» **WHAT IS BEING ASKED**:
The result should be the listing below, restated exactly, with its pictures left out.

» **THE DATA**:
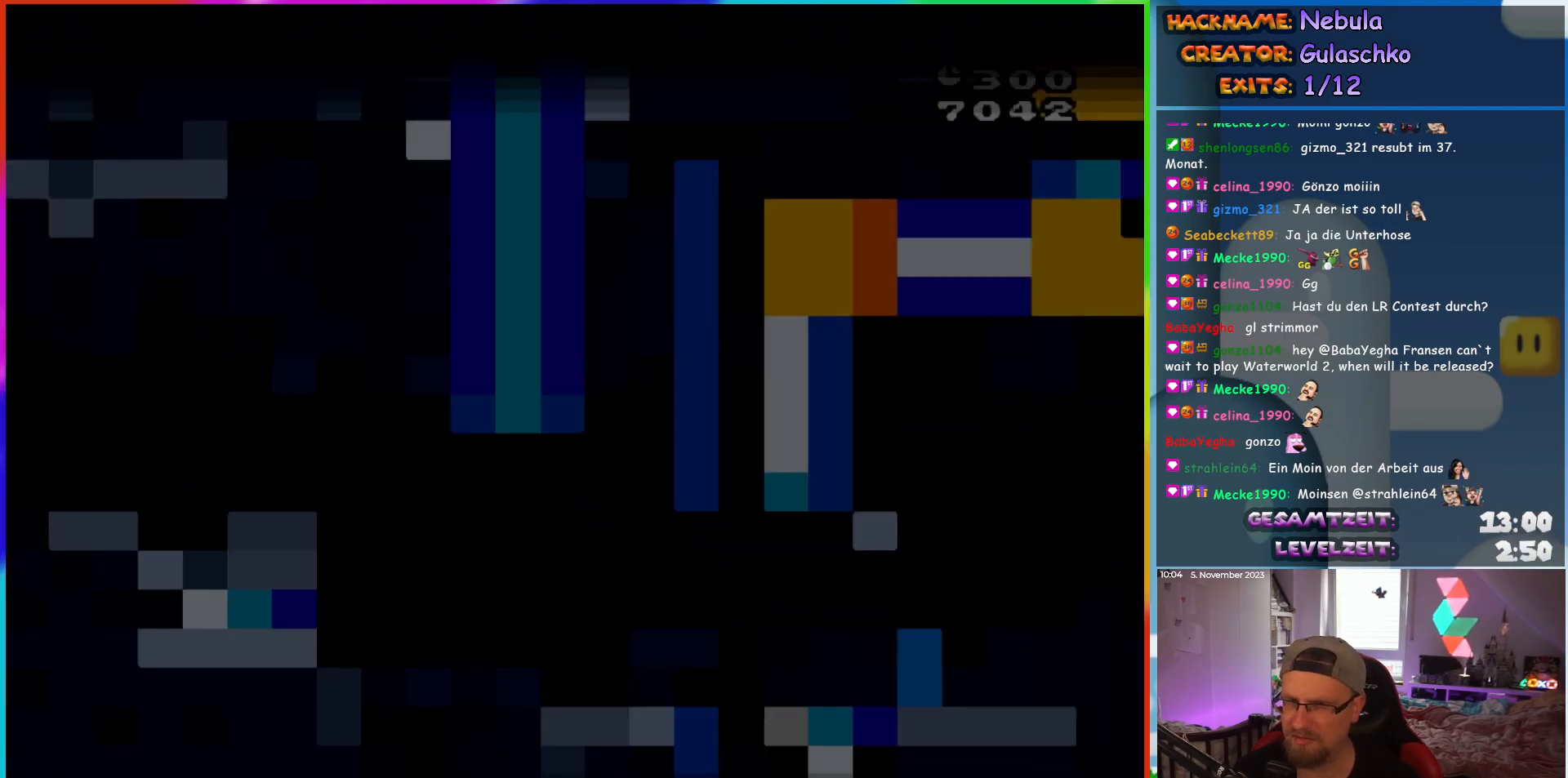
Gameplay with a controller (Nintendo layout); each line is a JSON object with the inputs held at the frame after it. "events" lists button and stick changes between this image and that frame as [ms after this image, input, new state], when the widget could be followed in between. Not read: A B L3 R3 X Y.
{"buttons": ["DPAD_RIGHT"], "events": [[433, "DPAD_RIGHT", "down"]]}
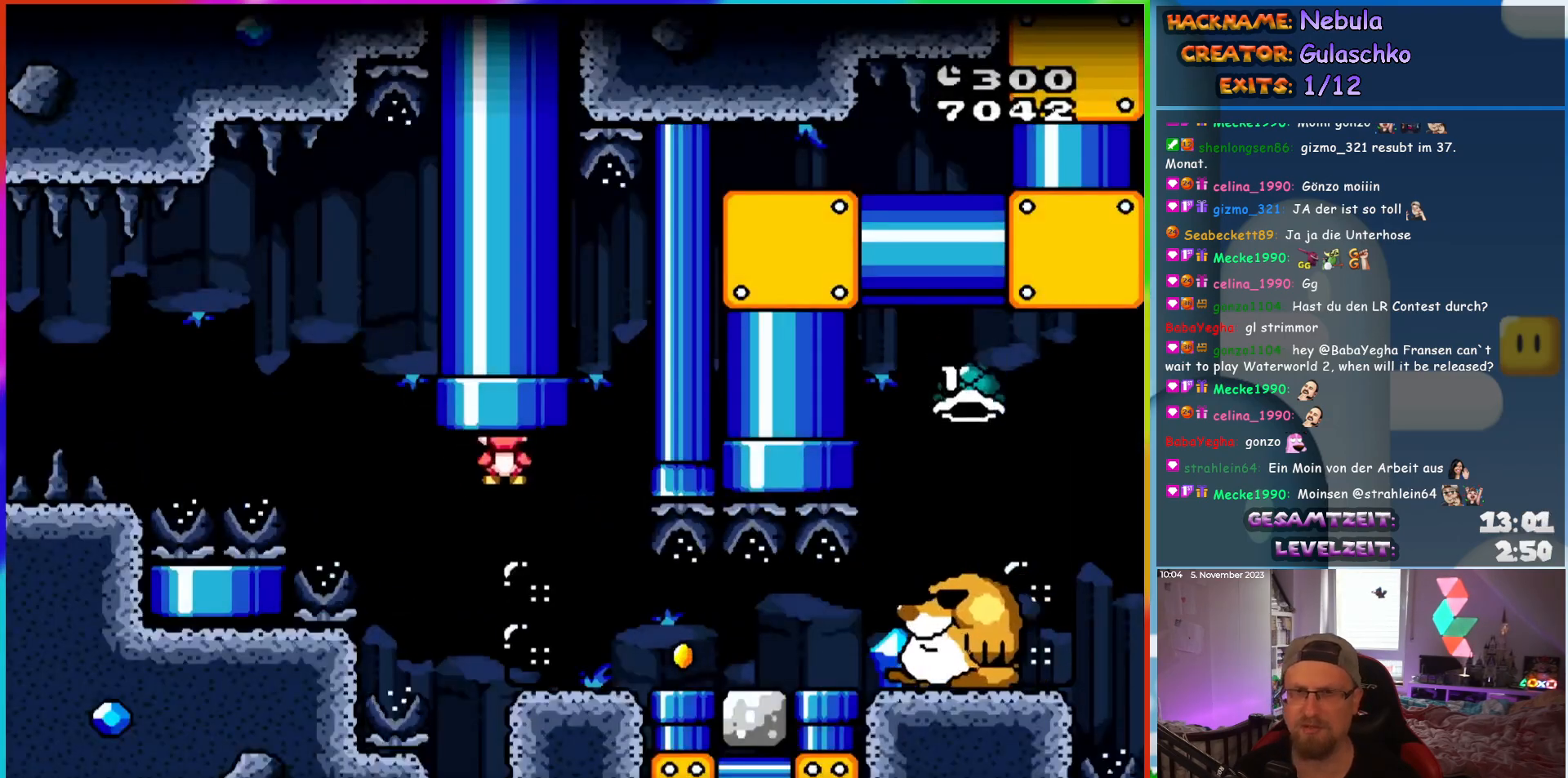
{"buttons": ["DPAD_RIGHT"], "events": []}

» **SOLUTION TO THIS TASK**:
Gameplay with a controller (Nintendo layout); each line is a JSON object with the inputs held at the frame after it. "events" lists button and stick changes between this image and that frame as [ms after this image, input, new state], when the widget could be followed in between. Not read: A B L3 R3 X Y.
{"buttons": ["DPAD_RIGHT"], "events": [[433, "DPAD_RIGHT", "down"]]}
{"buttons": ["DPAD_RIGHT"], "events": []}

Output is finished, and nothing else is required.